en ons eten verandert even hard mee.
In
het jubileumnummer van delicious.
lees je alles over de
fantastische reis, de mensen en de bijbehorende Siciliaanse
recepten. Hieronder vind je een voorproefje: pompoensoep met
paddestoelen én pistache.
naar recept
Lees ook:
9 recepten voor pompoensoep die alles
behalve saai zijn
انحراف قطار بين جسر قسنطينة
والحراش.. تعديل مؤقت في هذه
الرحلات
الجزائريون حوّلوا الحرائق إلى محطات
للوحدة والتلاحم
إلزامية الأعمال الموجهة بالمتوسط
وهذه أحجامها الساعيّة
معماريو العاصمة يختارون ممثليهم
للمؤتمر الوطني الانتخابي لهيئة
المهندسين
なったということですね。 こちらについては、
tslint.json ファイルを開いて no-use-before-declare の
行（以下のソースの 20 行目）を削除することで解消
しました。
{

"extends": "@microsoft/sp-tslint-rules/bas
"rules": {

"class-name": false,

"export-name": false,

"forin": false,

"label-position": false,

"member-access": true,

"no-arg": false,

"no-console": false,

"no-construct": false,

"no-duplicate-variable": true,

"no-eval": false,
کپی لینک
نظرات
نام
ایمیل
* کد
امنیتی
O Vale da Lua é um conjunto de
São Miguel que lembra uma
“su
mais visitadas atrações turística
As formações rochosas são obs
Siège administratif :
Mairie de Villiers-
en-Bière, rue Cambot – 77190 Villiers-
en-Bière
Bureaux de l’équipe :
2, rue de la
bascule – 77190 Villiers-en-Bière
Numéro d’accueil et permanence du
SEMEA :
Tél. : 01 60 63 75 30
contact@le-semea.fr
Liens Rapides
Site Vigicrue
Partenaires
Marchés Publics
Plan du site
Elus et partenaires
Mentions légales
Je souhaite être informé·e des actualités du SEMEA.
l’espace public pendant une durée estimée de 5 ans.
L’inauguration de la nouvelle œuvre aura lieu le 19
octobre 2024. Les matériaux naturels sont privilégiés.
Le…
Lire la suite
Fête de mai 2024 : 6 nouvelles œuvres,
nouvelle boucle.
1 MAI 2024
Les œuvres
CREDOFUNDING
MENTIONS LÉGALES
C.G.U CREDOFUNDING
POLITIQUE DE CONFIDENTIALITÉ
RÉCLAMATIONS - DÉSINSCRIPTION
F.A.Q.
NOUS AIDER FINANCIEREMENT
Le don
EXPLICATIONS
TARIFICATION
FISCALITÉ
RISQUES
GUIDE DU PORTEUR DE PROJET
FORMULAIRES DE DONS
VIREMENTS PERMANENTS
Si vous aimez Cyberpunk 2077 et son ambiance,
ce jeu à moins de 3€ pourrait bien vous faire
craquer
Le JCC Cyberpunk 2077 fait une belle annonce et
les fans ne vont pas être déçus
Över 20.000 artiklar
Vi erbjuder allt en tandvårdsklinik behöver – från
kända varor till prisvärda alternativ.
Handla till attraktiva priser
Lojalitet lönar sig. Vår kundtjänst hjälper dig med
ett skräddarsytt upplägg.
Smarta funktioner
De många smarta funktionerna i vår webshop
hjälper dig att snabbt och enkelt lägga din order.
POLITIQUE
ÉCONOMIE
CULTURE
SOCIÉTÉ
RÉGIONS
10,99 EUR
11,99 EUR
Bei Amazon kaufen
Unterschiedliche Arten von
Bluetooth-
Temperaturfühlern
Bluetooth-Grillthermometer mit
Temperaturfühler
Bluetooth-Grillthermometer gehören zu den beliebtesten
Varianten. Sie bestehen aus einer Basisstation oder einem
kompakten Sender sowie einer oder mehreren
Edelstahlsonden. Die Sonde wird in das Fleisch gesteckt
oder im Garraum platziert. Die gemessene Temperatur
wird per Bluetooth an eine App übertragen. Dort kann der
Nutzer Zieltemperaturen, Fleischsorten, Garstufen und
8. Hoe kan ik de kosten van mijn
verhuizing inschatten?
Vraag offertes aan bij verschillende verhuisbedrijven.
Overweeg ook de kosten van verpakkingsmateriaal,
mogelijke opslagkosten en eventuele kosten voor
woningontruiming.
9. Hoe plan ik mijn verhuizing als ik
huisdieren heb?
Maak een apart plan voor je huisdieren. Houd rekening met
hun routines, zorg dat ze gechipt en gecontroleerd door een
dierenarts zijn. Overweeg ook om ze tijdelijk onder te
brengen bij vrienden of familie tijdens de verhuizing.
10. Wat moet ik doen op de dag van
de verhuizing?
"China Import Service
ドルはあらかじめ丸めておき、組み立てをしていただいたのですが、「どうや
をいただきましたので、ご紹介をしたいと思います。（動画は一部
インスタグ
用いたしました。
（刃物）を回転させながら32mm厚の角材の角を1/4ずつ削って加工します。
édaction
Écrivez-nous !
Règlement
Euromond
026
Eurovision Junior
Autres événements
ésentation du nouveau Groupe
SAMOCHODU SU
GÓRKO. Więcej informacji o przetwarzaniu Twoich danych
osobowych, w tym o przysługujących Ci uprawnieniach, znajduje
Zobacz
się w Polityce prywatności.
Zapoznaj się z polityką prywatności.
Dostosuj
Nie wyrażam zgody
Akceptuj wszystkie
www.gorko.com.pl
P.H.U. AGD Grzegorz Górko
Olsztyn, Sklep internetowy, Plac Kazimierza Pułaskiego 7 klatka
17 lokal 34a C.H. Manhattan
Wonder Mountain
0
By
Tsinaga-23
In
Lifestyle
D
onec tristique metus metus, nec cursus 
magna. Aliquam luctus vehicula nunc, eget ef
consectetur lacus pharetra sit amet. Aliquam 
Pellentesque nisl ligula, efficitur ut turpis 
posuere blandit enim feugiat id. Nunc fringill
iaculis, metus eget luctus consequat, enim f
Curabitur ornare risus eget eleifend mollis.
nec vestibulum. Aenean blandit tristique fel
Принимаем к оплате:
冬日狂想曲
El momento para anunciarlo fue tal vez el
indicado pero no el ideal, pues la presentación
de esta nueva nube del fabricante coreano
◇ ◇ ◇ ◇ ◇
**What is needed**
Above are the records; from them, give again exactly the lines from the one containing "2, rue de la" to the one containing "hun routines, zorg", both lines included, and nothing more.

**Task result**
2, rue de la
bascule – 77190 Villiers-en-Bière
Numéro d’accueil et permanence du
SEMEA :
Tél. : 01 60 63 75 30
contact@le-semea.fr
Liens Rapides
Site Vigicrue
Partenaires
Marchés Publics
Plan du site
Elus et partenaires
Mentions légales
Je souhaite être informé·e des actualités du SEMEA.
l’espace public pendant une durée estimée de 5 ans.
L’inauguration de la nouvelle œuvre aura lieu le 19
octobre 2024. Les matériaux naturels sont privilégiés.
Le…
Lire la suite
Fête de mai 2024 : 6 nouvelles œuvres,
nouvelle boucle.
1 MAI 2024
Les œuvres
CREDOFUNDING
MENTIONS LÉGALES
C.G.U CREDOFUNDING
POLITIQUE DE CONFIDENTIALITÉ
RÉCLAMATIONS - DÉSINSCRIPTION
F.A.Q.
NOUS AIDER FINANCIEREMENT
Le don
EXPLICATIONS
TARIFICATION
FISCALITÉ
RISQUES
GUIDE DU PORTEUR DE PROJET
FORMULAIRES DE DONS
VIREMENTS PERMANENTS
Si vous aimez Cyberpunk 2077 et son ambiance,
ce jeu à moins de 3€ pourrait bien vous faire
craquer
Le JCC Cyberpunk 2077 fait une belle annonce et
les fans ne vont pas être déçus
Över 20.000 artiklar
Vi erbjuder allt en tandvårdsklinik behöver – från
kända varor till prisvärda alternativ.
Handla till attraktiva priser
Lojalitet lönar sig. Vår kundtjänst hjälper dig med
ett skräddarsytt upplägg.
Smarta funktioner
De många smarta funktionerna i vår webshop
hjälper dig att snabbt och enkelt lägga din order.
POLITIQUE
ÉCONOMIE
CULTURE
SOCIÉTÉ
RÉGIONS
10,99 EUR
11,99 EUR
Bei Amazon kaufen
Unterschiedliche Arten von
Bluetooth-
Temperaturfühlern
Bluetooth-Grillthermometer mit
Temperaturfühler
Bluetooth-Grillthermometer gehören zu den beliebtesten
Varianten. Sie bestehen aus einer Basisstation oder einem
kompakten Sender sowie einer oder mehreren
Edelstahlsonden. Die Sonde wird in das Fleisch gesteckt
oder im Garraum platziert. Die gemessene Temperatur
wird per Bluetooth an eine App übertragen. Dort kann der
Nutzer Zieltemperaturen, Fleischsorten, Garstufen und
8. Hoe kan ik de kosten van mijn
verhuizing inschatten?
Vraag offertes aan bij verschillende verhuisbedrijven.
Overweeg ook de kosten van verpakkingsmateriaal,
mogelijke opslagkosten en eventuele kosten voor
woningontruiming.
9. Hoe plan ik mijn verhuizing als ik
huisdieren heb?
Maak een apart plan voor je huisdieren. Houd rekening met
hun routines, zorg dat ze gechipt en gecontroleerd door een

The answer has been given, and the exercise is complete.